AIM OF THE EXERCISE: Copy the first line of the entries below and every line after it through the line containing "Fig. 4. Mean". Do not include pictures.

DATA EXCERPTS:
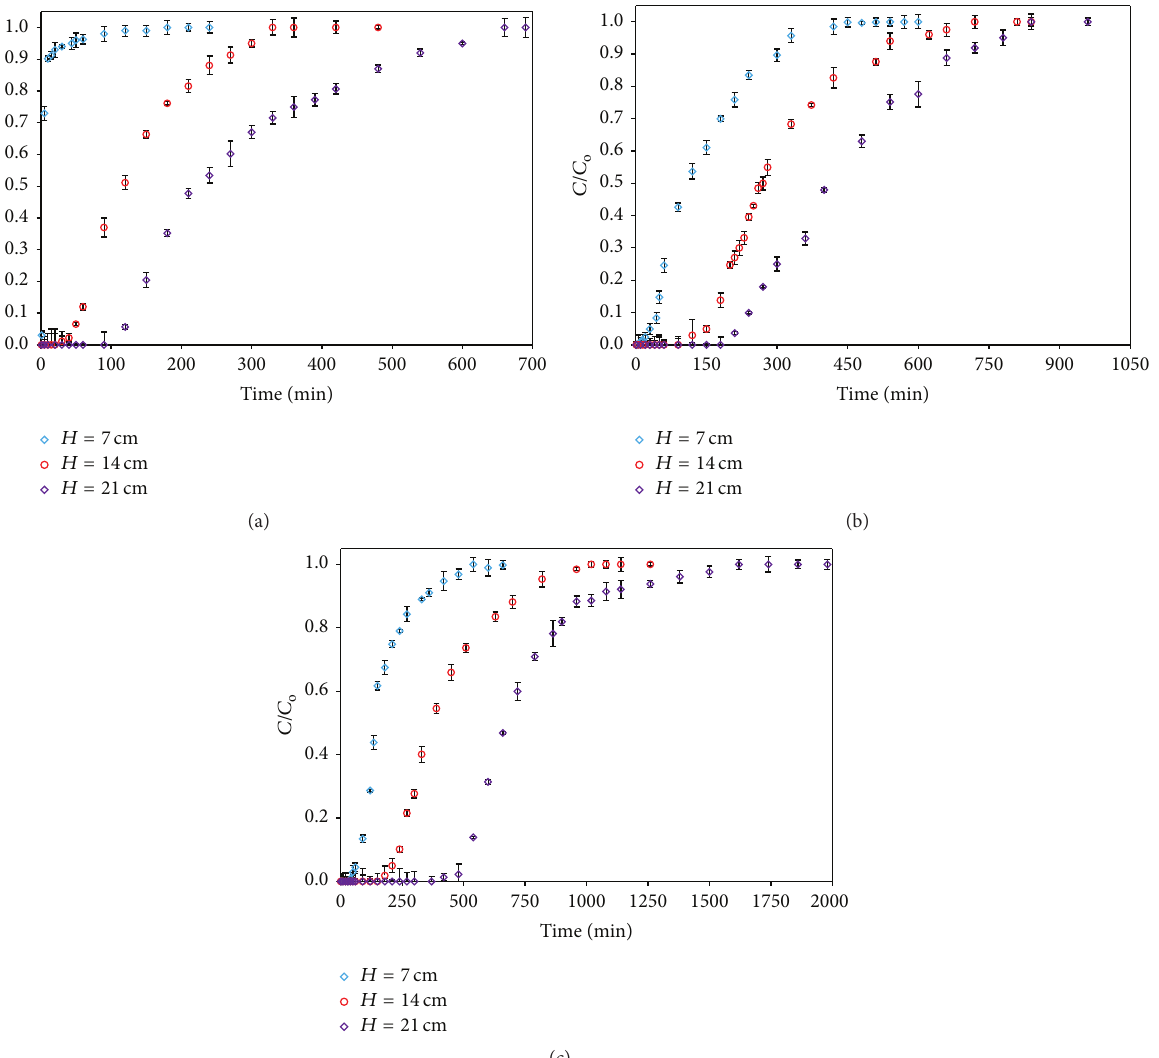
Figure 7: Effect of the bed height on the breakthrough curves of (a) Cd 2+ , (b) Cu 2+ , and (c) Pb 2+ . Experimental conditions: 0.1mM initial metal concentration, pH 4.5, and 25 ∘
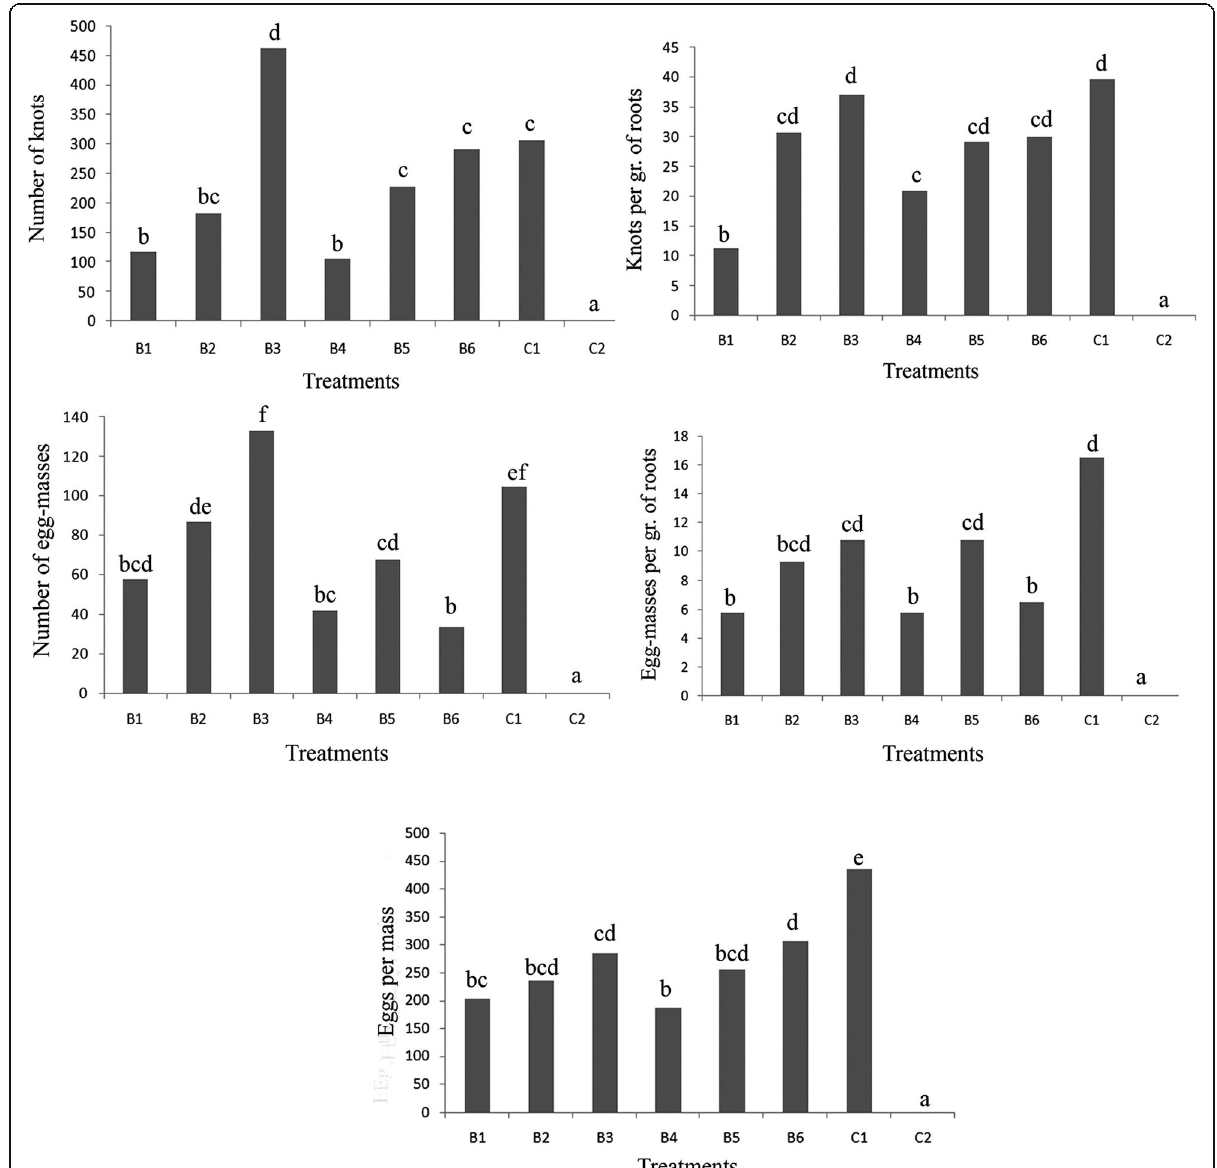
Fig. 4. Mean comparisons of nematode reproductive parameters in treatments. B 1 ( Bacillus wiedmannii + nematode), B 2 ( Pseudomonas thivervalensis + nematode),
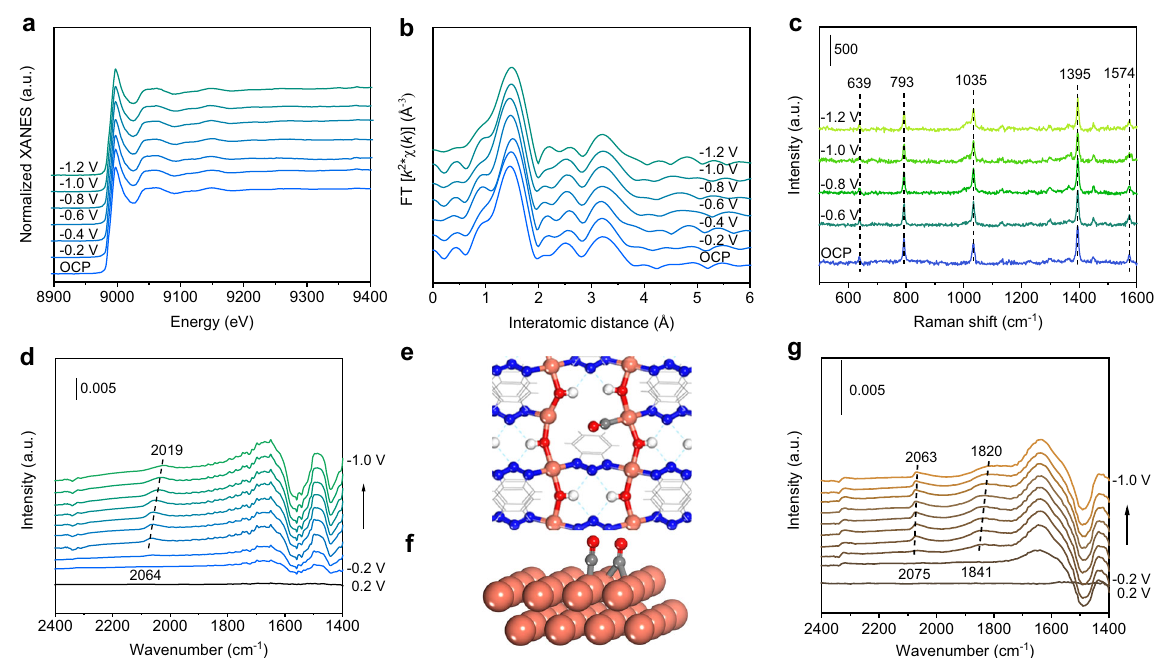
Fig. 3 | In-situ/Operando characterization of Cu(OH)BTA for CO 2 RR. Operando CuK-edgeXANES( a )andEXAFS( b )ofCu(OH)BTAattheappliedpotentialsof − 0.2 to − 1.2V under CO 2 atmosphere. c In situ Raman spectra of Cu(OH)BTA at the applied potential of − 0.6 to − 1.2V under CO 2 atmosphere. The peaks at 639, 793, 1035, 1395, and 1574cm − 1 correspond to the vibrational modes of molecular structure in Cu(OH)BTA. d In situ ATR-SEIRAS spectra of Cu(OH)BTA in CO 2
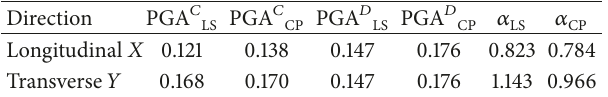
Table 4: Capacity and demand peak ground acceleration and corresponding risk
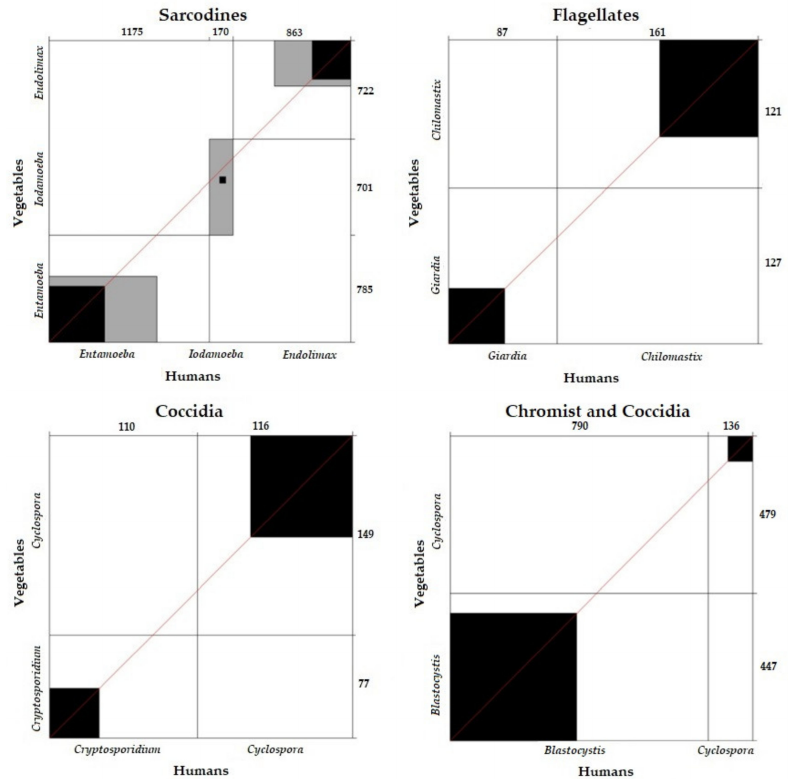
Figure 9. Concordance of parasite frequency between vegetables and humans according to parasite group.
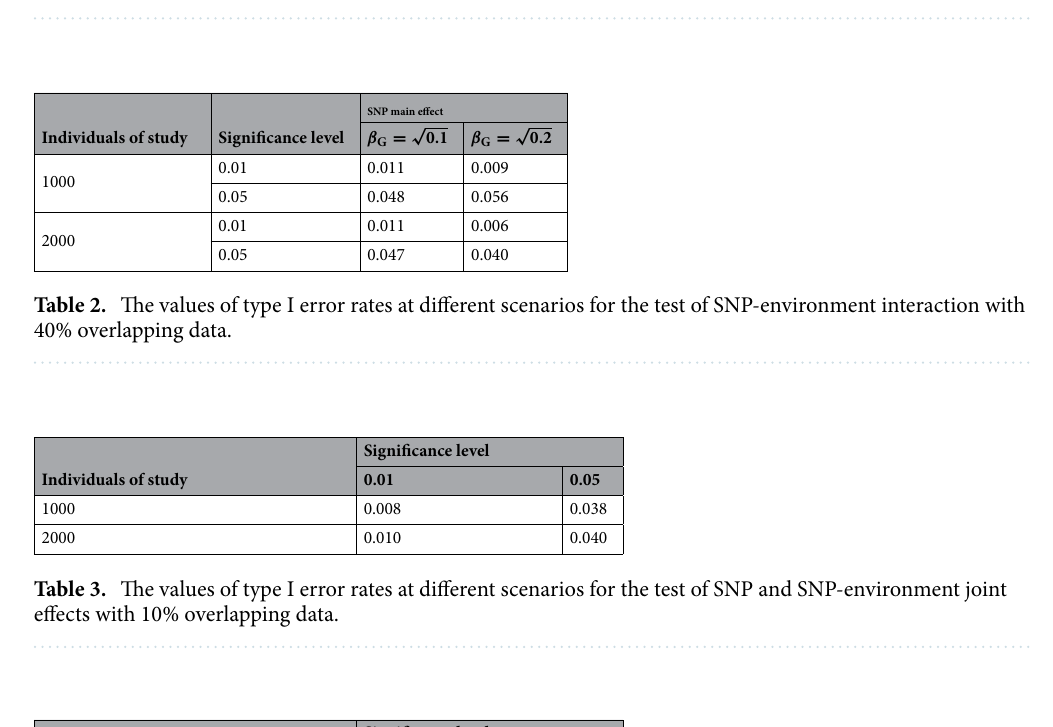
Table 1. The values of type I error rates at different scenarios for the test of SNP-environment interaction with 10% overlapping data.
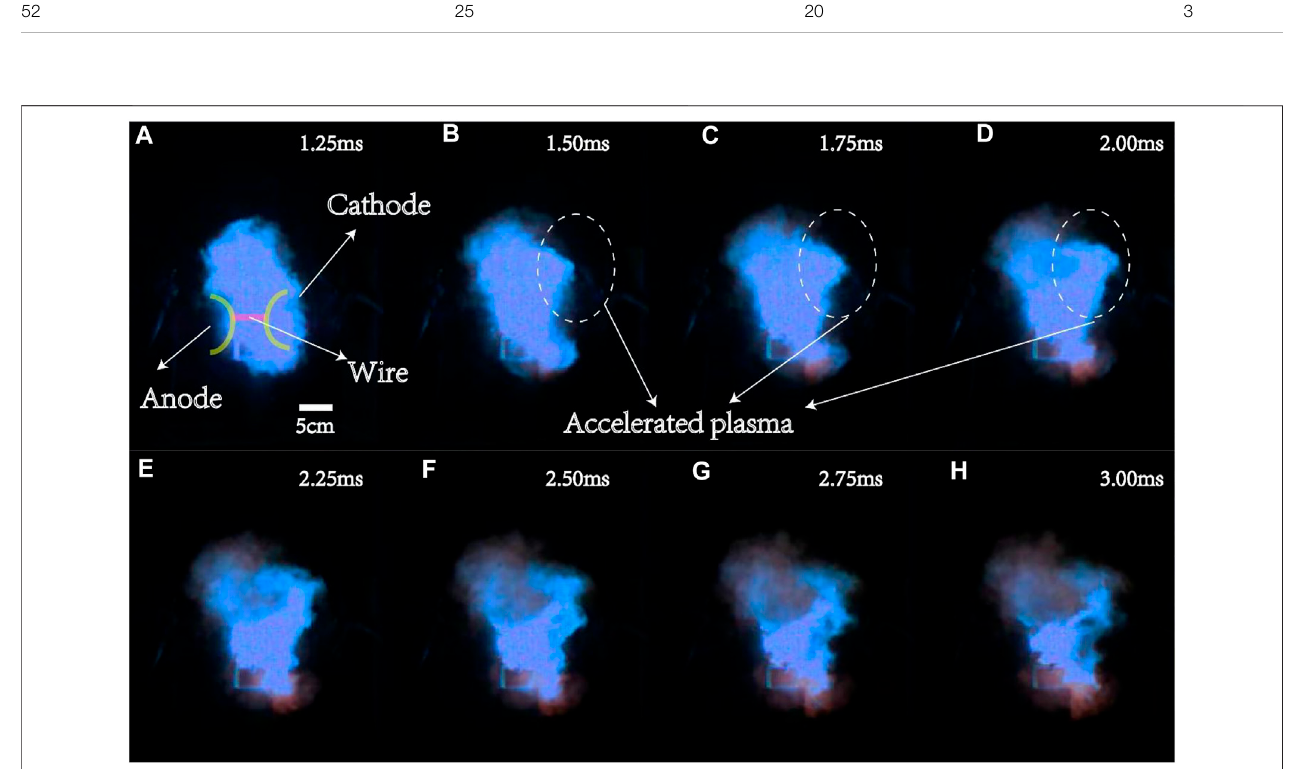
FIGURE 2 | Time-series images of plasma jet evolution for experiment 1. The solid lines show the position of the electrodes in the fi rst image; the plasma acceleration is observed in Panels (B – D) , and the kink instability of plasma is observed in Panels (E, F) .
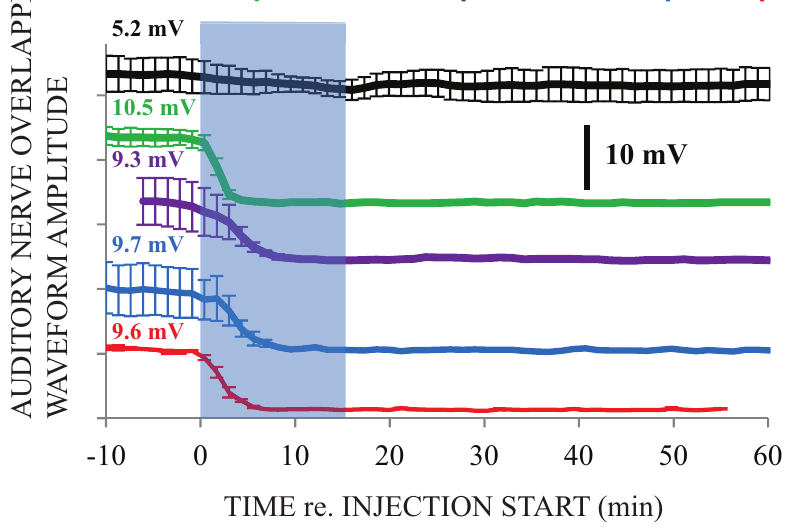
Fig 2. Auditory Nerve Overlapped Waveform (ANOW) amplitude measurements. The blue, semi- transparent rectangleidentifiesthe 15 minute durationof apical injections. The values presented on the far left of the figure are averageamplitudemeasurements from the ~10 minutes of data before the injectionstart. The ranking of measurements on the y-axis correspondsto the effect of the solution,with the measurements associated with the smallest effect at the top of the figure, progressingto the largest effect at the bottom of the figure. Salicylate, HP β CD,and M β CDtreatments caused total abolition of ANOW, but artificial perilymph alone (control) did not. N = 3 for each treatment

EXPECTED OUTPUT:
Figure 7: Effect of the bed height on the breakthrough curves of (a) Cd 2+ , (b) Cu 2+ , and (c) Pb 2+ . Experimental conditions: 0.1mM initial metal concentration, pH 4.5, and 25 ∘
Fig. 4. Mean comparisons of nematode reproductive parameters in treatments. B 1 ( Bacillus wiedmannii + nematode), B 2 ( Pseudomonas thivervalensis + nematode),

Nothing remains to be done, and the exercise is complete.